# Dataset extract:
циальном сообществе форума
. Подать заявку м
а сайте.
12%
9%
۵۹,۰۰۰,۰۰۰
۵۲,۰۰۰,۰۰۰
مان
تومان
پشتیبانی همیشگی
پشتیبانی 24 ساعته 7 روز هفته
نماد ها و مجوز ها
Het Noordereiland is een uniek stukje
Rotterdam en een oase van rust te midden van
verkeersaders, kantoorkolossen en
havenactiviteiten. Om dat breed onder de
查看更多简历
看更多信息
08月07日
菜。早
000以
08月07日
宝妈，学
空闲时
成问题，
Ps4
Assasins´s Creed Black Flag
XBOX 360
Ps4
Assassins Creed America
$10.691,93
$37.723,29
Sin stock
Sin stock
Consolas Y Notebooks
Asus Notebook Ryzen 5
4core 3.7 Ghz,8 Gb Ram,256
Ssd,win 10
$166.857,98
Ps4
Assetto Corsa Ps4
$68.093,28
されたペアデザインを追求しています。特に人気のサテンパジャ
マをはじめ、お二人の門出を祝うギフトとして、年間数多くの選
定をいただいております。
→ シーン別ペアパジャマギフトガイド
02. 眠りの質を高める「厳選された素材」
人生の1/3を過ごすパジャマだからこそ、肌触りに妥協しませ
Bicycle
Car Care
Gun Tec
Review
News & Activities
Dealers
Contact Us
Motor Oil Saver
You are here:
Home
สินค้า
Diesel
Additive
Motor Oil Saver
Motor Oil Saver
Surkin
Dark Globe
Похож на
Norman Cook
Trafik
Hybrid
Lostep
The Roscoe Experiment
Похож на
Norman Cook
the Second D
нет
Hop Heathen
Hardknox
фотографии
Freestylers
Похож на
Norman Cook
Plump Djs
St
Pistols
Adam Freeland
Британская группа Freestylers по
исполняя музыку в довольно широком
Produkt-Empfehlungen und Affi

# Work instructions:
Transcribe all of the data above, keeping each line exactly as it stands.

# Problem solution:
циальном сообществе форума
. Подать заявку м
а сайте.
12%
9%
۵۹,۰۰۰,۰۰۰
۵۲,۰۰۰,۰۰۰
مان
تومان
پشتیبانی همیشگی
پشتیبانی 24 ساعته 7 روز هفته
نماد ها و مجوز ها
Het Noordereiland is een uniek stukje
Rotterdam en een oase van rust te midden van
verkeersaders, kantoorkolossen en
havenactiviteiten. Om dat breed onder de
查看更多简历
看更多信息
08月07日
菜。早
000以
08月07日
宝妈，学
空闲时
成问题，
Ps4
Assasins´s Creed Black Flag
XBOX 360
Ps4
Assassins Creed America
$10.691,93
$37.723,29
Sin stock
Sin stock
Consolas Y Notebooks
Asus Notebook Ryzen 5
4core 3.7 Ghz,8 Gb Ram,256
Ssd,win 10
$166.857,98
Ps4
Assetto Corsa Ps4
$68.093,28
されたペアデザインを追求しています。特に人気のサテンパジャ
マをはじめ、お二人の門出を祝うギフトとして、年間数多くの選
定をいただいております。
→ シーン別ペアパジャマギフトガイド
02. 眠りの質を高める「厳選された素材」
人生の1/3を過ごすパジャマだからこそ、肌触りに妥協しませ
Bicycle
Car Care
Gun Tec
Review
News & Activities
Dealers
Contact Us
Motor Oil Saver
You are here:
Home
สินค้า
Diesel
Additive
Motor Oil Saver
Motor Oil Saver
Surkin
Dark Globe
Похож на
Norman Cook
Trafik
Hybrid
Lostep
The Roscoe Experiment
Похож на
Norman Cook
the Second D
нет
Hop Heathen
Hardknox
фотографии
Freestylers
Похож на
Norman Cook
Plump Djs
St
Pistols
Adam Freeland
Британская группа Freestylers по
исполняя музыку в довольно широком
Produkt-Empfehlungen und Affi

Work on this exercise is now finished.